Problem »
Continue the passage on Dobh Baer's Tract on Ecstasy, starting right after its final sentence.

Document passage »
════════════════

Originally published in Jewish Affairs, November 1964.
While Charles Wesley was teaching Methodists in eighteenth-century England to sing of “love’s ecstatic height,” of “the glorious joy of unspeakable” and “the beatific sight,” which for him were gifts of the Holy Spirit, the followers of the Ba’al Shem Tov, the founder of the Hasidic movement among Jews in Eastern Europe, were exploring the meaning of very much the same terms in relation to their own contemplation and experience of the love of God.
Outstanding among these wasDobh Baer of Lubavitch, who lived from 1773 to 1827, and who, towards the end of his life published the quintessence of his teaching in a Tract on Ecstasy, now made available for the first time in English translation by Dr. Louis Jacobs. Dobh Baer had been greatly influenced by his father, whom he succeeded as leader of one of the most influential of the Hasidic sects and whose teachings differed somewhat from that of many of his contemporaries in its insistence on the importance of contemplation and of the engaging of the mind and not the emotions only in the religious life.
The evil in man, his father had taught, was more effectively to be combated by the indirect method of contemplation, rather than by direct assault, and by contemplation, not so much of the harmfulness of evil, or even of the value of the good, but of the divine mystery of the Being of God himself and his relationship to the created world. While Dobh Baer agrees with his father in insisting upon the value of ecstasy, however, he was empathic in warning his followers against the dangers of that unauthentic type of ecstasy which is bound up with an excessive degree of self-awareness. While recognising that the self must play some part in every form of ecstasy, he draws an important distinction between “having an experience,” which for him is authentic ecstasy, and “experiencing that one is having an experience,” which is not!

════════════════

Listing »
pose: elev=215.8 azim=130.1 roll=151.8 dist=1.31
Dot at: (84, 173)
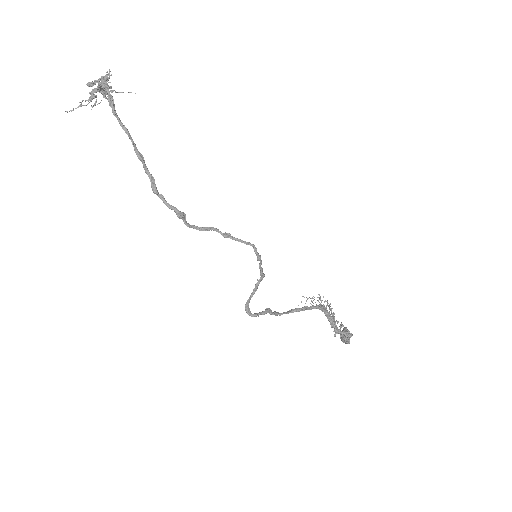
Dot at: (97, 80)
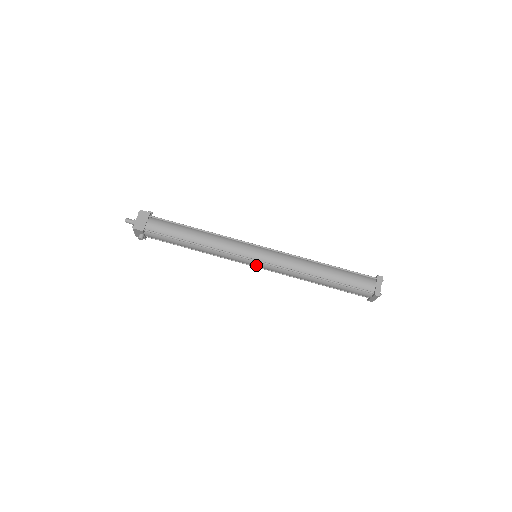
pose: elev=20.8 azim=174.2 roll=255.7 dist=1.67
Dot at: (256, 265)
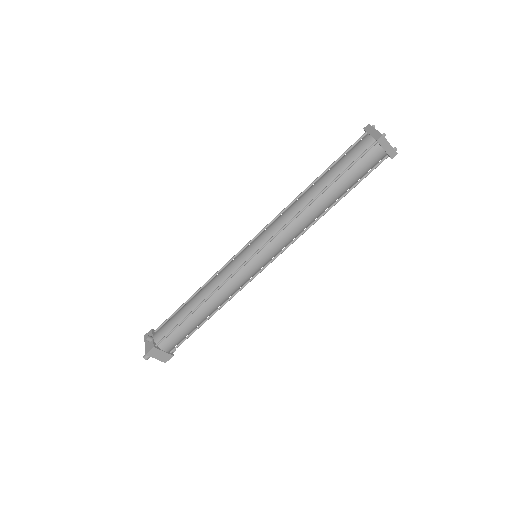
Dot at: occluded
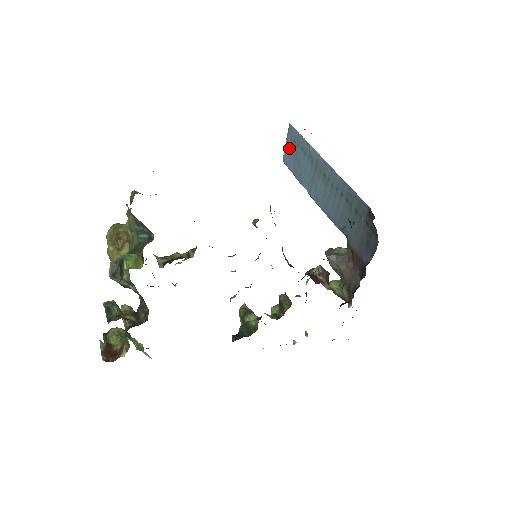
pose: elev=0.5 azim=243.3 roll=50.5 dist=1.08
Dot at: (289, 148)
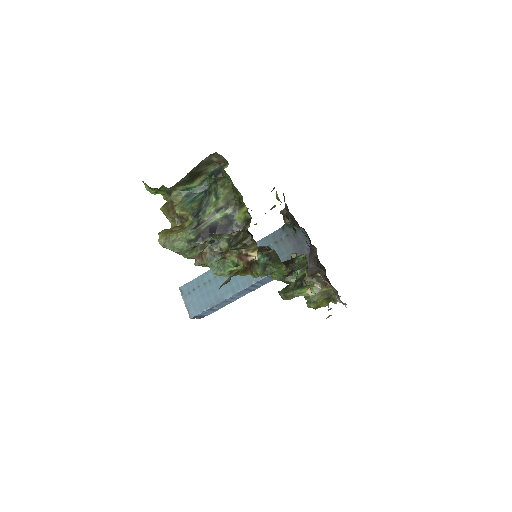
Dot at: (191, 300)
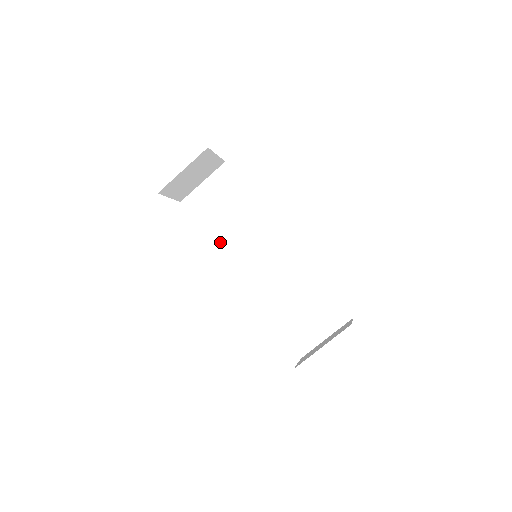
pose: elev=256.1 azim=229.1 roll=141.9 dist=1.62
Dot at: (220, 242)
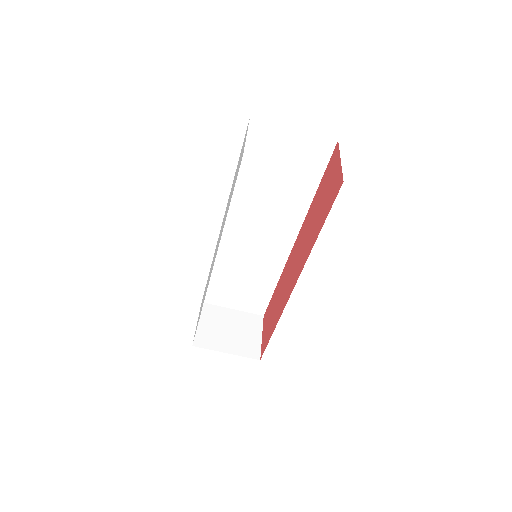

════════════════

Written response »
Indebtedness to Dr. Jacobs for making available this fascinating study of first-hand religious experience is greatly increased by his scholarly introduction and the full apparatus of explanatory notes with which he has furnished both his own introduction and Dobh Baer’s text.
“Both the student of religious phenomena and the psychologist,” writes Dr. Jacobs, “will find in (the Tract) material for their studies and will, no doubt, offer their own explanation of its meaning and motivations. Whether he reader will find something more precious, an approach to the spiritual life, will depend on his general attitude to religion . . . In any event, he cannot fail to hear through these pages the voice of one who was an adept, to use his own terminology, in listening ‘to the words of the living God.’”
It is in the truth of this concluding sentence that the real value of this fascinating study will be found.
William W. Simpson.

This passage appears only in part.